Interview with Suzi Hall, urban ethnographer and architect

Suzanne (Suzi) Hall is an ethnographer at the LSE, London, where she explores people’s lives in urban spaces. Prior to that she worked as an architect in South Africa. Her 2012 book City, Street and Citizen: the Measure of the Ordinary, published by Routledge, draws on her ethnography of the Walworth Road, a bustling, dynamic street in south London but also a “contextual lens with which to view local expressions of social adaptation in the face of global change.” (2012:4) She coordinates the Super-diverse Streets project based at LSE Cities in London and this interview (by email) follows a May 2015 course there on Critical Urban Ethnography.

Do your own experiences of school shape how you think of people sharing space now?

A definitive no: I grew up in Apartheid South Africa and went to state schools. Both my primary and high schools were standardized buildings where any remote notion of imaginative space was entirely obfuscated by bureaucratic monotony. I do remember that my high school had one courtyard space in which there was a flaming red Poinsettia tree, the one marvel in a thoroughly dull environment.

You’re an architect and an urban ethnographer – what it is about space and people that interests you?

I am intrigued by the possibilities of imagination, and how ambitions and expressions are formed in and form space. I have been drawn to the everyday dimensions of these possibilities, however, my underlying intrigue is how space is political, how it reconfigures our sense of self and other.

You designed a primary school in South Africa – could you tell me a little about that experience?
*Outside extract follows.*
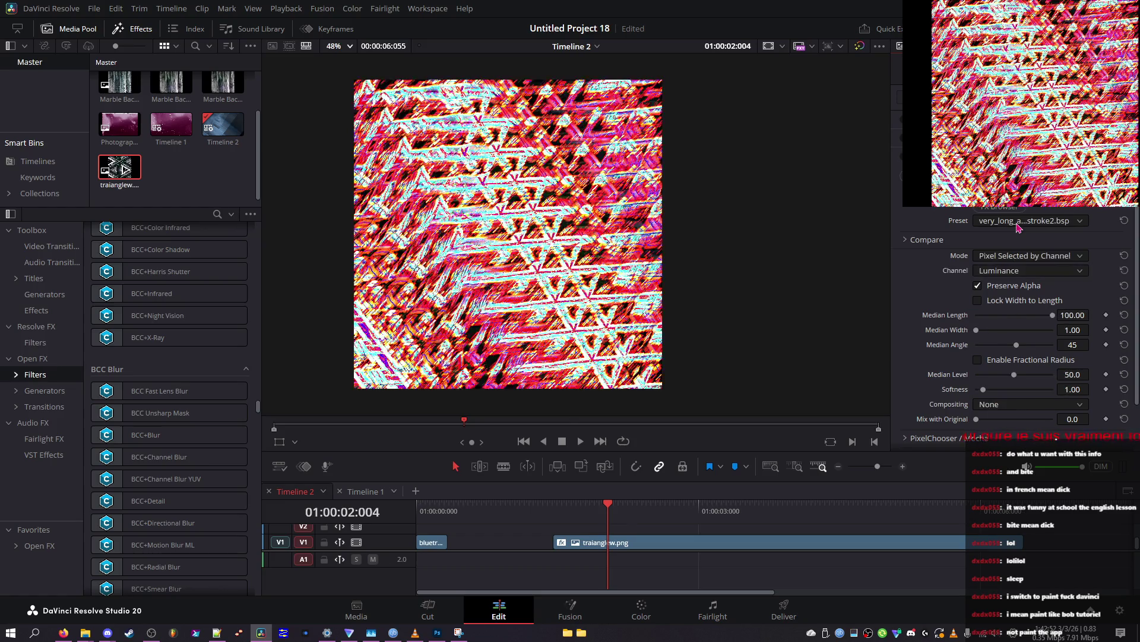
scroll(1018, 227, "up", 3)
I designed a high school with Jacqui Perrin in a remote and very poor township in Cape Town called Masibambane. We were given a stunning brief to reimagine what a community school would be like. The process of delving into that brief was far more complex. The school was already partly in place – a desolate collection of prefabricated rectangles orthogonally ordered across the site. Also in place was a labyrinth of administrative standards of what a school is and isn’t deemed to be. We put enormous effort into a sense of good light and generous volumes. Most essentially we focused on threshold spaces and informal gathering areas, and the relationship between indoor and outdoor spaces. Through a sequence of verandahs, courtyards and pools of trees, we tried to make a sensuous sequence of green and shade, spaces of reprieve in a tough landscape.

In your ethnography of the Walworth Road, people bring in and re-constitute different parts of the world to make something new in south London. I think of schools in a similar way – students bring in experiences and through their actions with others in those already established cultures, something new emerges. In the case of school though, there’s often a tension between the curriculum (as established, valued forms and objects of knowledge) and students’ less predictable, less official knowledges. Both are important. Do you recognise this tension and if so, how does it play out in terms of living in the city with existing cultures and new cultures alongside or in each other?

There is a suffocating fixation on belonging as a moral imperative, and with it very narrow understandings of what it means to participate, learn and share. I am increasingly intrigued by spaces in the city that allow for experimentation and ways of learning about self and other without prescribed agendas or over-programmed spaces. In my work, these appear as the multitude of semi-public interiors that line the street, bringing together large and small rooms and a range of interests. There is always a crucial hinterland to the street, where a number of rooms are explicitly claimed for very particular groups and memberships – churches, mosques, libraries, doctors’ surgeries and clinics. This range of loose and tight memberships is crucial to the varied life of the street.

From your ethnography is there one thing about people living together that stands out? One comment? One scene? A feeling?

Social contact refines our capacities to socialise, to experiment and to participate.

What’s important for thinking about space – in the next 5 years? In the next 50 years?

I’d like to say more flexibility. But I fear the dramatic growth of inequality, and the expulsion of more and more urban inhabitants to the urban margins. I’d have to therefore say, ‘More inclusion, less segregation, at all costs.’

An architect and an educationalist are sitting together, having coffee. What conversation do they need to have?

Perhaps they should begin by asking what the equivalent might be of sitting together, having a coffee, in a school environment.